Goal of the exercise: Set down every line of the items below word for word, making no changes.

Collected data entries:
■ ■ ■ ■ ■

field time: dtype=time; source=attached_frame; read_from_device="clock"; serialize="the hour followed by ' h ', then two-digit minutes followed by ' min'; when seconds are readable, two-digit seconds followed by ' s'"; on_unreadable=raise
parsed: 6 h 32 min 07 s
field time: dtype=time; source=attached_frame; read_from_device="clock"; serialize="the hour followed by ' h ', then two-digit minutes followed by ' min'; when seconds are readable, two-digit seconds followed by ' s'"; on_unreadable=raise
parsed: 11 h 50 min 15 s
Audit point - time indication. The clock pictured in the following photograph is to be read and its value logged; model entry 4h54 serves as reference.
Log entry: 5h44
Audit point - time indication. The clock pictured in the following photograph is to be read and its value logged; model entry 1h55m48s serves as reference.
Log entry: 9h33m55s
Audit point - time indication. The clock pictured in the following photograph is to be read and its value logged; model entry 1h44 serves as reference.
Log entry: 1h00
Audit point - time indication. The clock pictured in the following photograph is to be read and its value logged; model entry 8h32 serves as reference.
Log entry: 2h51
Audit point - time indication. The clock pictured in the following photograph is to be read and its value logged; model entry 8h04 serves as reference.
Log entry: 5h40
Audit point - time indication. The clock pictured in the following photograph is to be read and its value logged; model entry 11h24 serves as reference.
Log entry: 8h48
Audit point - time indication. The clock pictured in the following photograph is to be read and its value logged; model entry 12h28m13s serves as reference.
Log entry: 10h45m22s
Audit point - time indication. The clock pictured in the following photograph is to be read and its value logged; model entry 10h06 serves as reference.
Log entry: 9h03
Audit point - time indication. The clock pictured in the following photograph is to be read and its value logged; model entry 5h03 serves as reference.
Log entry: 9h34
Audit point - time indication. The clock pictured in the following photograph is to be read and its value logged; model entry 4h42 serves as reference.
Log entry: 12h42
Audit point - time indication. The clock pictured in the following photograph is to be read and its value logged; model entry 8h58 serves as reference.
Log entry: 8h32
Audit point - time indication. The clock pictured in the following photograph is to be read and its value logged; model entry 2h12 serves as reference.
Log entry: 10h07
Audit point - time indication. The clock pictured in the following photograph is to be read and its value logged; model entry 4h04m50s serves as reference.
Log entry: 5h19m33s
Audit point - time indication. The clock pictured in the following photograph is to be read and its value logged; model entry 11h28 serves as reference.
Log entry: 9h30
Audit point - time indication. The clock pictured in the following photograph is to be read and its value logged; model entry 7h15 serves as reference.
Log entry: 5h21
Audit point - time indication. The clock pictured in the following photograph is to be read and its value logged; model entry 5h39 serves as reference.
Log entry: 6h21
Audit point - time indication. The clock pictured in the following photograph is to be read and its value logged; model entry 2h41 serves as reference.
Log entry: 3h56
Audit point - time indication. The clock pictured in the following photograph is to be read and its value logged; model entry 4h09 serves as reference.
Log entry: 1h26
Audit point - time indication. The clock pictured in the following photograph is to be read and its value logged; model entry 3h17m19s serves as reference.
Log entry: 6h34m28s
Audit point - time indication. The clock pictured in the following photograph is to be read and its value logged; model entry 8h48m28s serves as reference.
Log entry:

■ ■ ■ ■ ■

Correct answer:
field time: dtype=time; source=attached_frame; read_from_device="clock"; serialize="the hour followed by ' h ', then two-digit minutes followed by ' min'; when seconds are readable, two-digit seconds followed by ' s'"; on_unreadable=raise
parsed: 6 h 32 min 07 s
field time: dtype=time; source=attached_frame; read_from_device="clock"; serialize="the hour followed by ' h ', then two-digit minutes followed by ' min'; when seconds are readable, two-digit seconds followed by ' s'"; on_unreadable=raise
parsed: 11 h 50 min 15 s
Audit point - time indication. The clock pictured in the following photograph is to be read and its value logged; model entry 4h54 serves as reference.
Log entry: 5h44
Audit point - time indication. The clock pictured in the following photograph is to be read and its value logged; model entry 1h55m48s serves as reference.
Log entry: 9h33m55s
Audit point - time indication. The clock pictured in the following photograph is to be read and its value logged; model entry 1h44 serves as reference.
Log entry: 1h00
Audit point - time indication. The clock pictured in the following photograph is to be read and its value logged; model entry 8h32 serves as reference.
Log entry: 2h51
Audit point - time indication. The clock pictured in the following photograph is to be read and its value logged; model entry 8h04 serves as reference.
Log entry: 5h40
Audit point - time indication. The clock pictured in the following photograph is to be read and its value logged; model entry 11h24 serves as reference.
Log entry: 8h48
Audit point - time indication. The clock pictured in the following photograph is to be read and its value logged; model entry 12h28m13s serves as reference.
Log entry: 10h45m22s
Audit point - time indication. The clock pictured in the following photograph is to be read and its value logged; model entry 10h06 serves as reference.
Log entry: 9h03
Audit point - time indication. The clock pictured in the following photograph is to be read and its value logged; model entry 5h03 serves as reference.
Log entry: 9h34
Audit point - time indication. The clock pictured in the following photograph is to be read and its value logged; model entry 4h42 serves as reference.
Log entry: 12h42
Audit point - time indication. The clock pictured in the following photograph is to be read and its value logged; model entry 8h58 serves as reference.
Log entry: 8h32
Audit point - time indication. The clock pictured in the following photograph is to be read and its value logged; model entry 2h12 serves as reference.
Log entry: 10h07
Audit point - time indication. The clock pictured in the following photograph is to be read and its value logged; model entry 4h04m50s serves as reference.
Log entry: 5h19m33s
Audit point - time indication. The clock pictured in the following photograph is to be read and its value logged; model entry 11h28 serves as reference.
Log entry: 9h30
Audit point - time indication. The clock pictured in the following photograph is to be read and its value logged; model entry 7h15 serves as reference.
Log entry: 5h21
Audit point - time indication. The clock pictured in the following photograph is to be read and its value logged; model entry 5h39 serves as reference.
Log entry: 6h21
Audit point - time indication. The clock pictured in the following photograph is to be read and its value logged; model entry 2h41 serves as reference.
Log entry: 3h56
Audit point - time indication. The clock pictured in the following photograph is to be read and its value logged; model entry 4h09 serves as reference.
Log entry: 1h26
Audit point - time indication. The clock pictured in the following photograph is to be read and its value logged; model entry 3h17m19s serves as reference.
Log entry: 6h34m28s
Audit point - time indication. The clock pictured in the following photograph is to be read and its value logged; model entry 8h48m28s serves as reference.
Log entry:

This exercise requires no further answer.